Extend test/e2e/scheduling/nvidia-gpus.go to track resource usage of #53541

jiayingz · 2017-10-06T18:15:03Z

installer and device plugin containers.
To support this, exports certain functions and fields in
framework/resource_usage_gatherer.go so that it can be used in any
e2e test to track any specified pod resource usage with the specified
probe interval and duration.

What this PR does / why we need it:
We need to quantify the resource usage of the device plugin DaemonSet to make sure it can run reliably on nodes with GPUs.
We also want to measure gpu driver installer resource usage to track any unexpected resource consumption during driver installation.
For the later part, see a related issue kubernetes/enhancements#368.

Example resource summary output:
Oct 6 12:35:07.289: INFO: Printing summary: ResourceUsageSummary
Oct 6 12:35:07.289: INFO: ResourceUsageSummary JSON
{
"100": [
{
"Name": "nvidia-device-plugin-6kqxp/nvidia-device-plugin",
"Cpu": 0.000507167,
"Mem": 2134016
},
{
"Name": "nvidia-device-plugin-6kqxp/nvidia-driver-installer",
"Cpu": 1.915508718,
"Mem": 663330816
},
{
"Name": "nvidia-device-plugin-l28zc/nvidia-device-plugin",
"Cpu": 0.000836256,
"Mem": 2211840
},
{
"Name": "nvidia-device-plugin-l28zc/nvidia-driver-installer",
"Cpu": 1.916886293,
"Mem": 691449856
},
{
"Name": "nvidia-device-plugin-xb4vh/nvidia-device-plugin",
"Cpu": 0.000515103,
"Mem": 2265088
},
{
"Name": "nvidia-device-plugin-xb4vh/nvidia-driver-installer",
"Cpu": 1.909435982,
"Mem": 832430080
}
],
"50": [
{
...

Which issue this PR fixes (optional, in fixes #<issue number>(, fixes #<issue_number>, ...) format, will close that issue when PR gets merged): fixes #

Special notes for your reviewer:

Release note:

jiayingz · 2017-10-06T18:15:20Z

/release-note-none
/sig node

jiayingz · 2017-10-10T21:13:23Z

/assign @mindprince

rohitagarwal003 · 2017-10-11T03:49:05Z

test/e2e/framework/resource_usage_gatherer.go

 		if err != nil {
 			Logf("Error while reading data from %v: %v", w.nodeName, err)
 			return
 		}
 		for k, v := range nodeUsage {
 			data[k] = v
+			Logf("Get container %v usage on node %v.

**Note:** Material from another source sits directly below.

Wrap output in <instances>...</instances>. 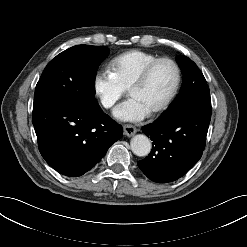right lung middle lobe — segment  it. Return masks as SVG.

CPUUsageInCores: %v, MemoryUsageInBytes: %v, MemoryWorkingSetInBytes: %v", k, w.nodeName, v.CPUUsageInCores, v.MemoryUsageInBytes, v.MemoryWorkingSetInBytes)


Was this for debugging or did you intentionally add it?

I added this to log resource usage of installer over time, mostly to see where we reach the peak of resource usage. I wondered whether I should removed it from the commit before sending out the PR but felt it could provide useful information in the test log in the future.

rohitagarwal003 · 2017-10-11T04:01:34Z

test/e2e/scheduling/nvidia-gpus.go

@@ -171,20 +172,28 @@ func testNvidiaGPUsOnCOS(f *framework.Framework) {
 		podCreationFunc = makeCudaAdditionTestPod
 	}

-	// GPU drivers might have already been installed.


I remember having an offline discussion about this. But don't remember if we resolved why we had this if block since driver installation scripts are okay with rerunning. Did you figure it out? Is it safe to remove this condition?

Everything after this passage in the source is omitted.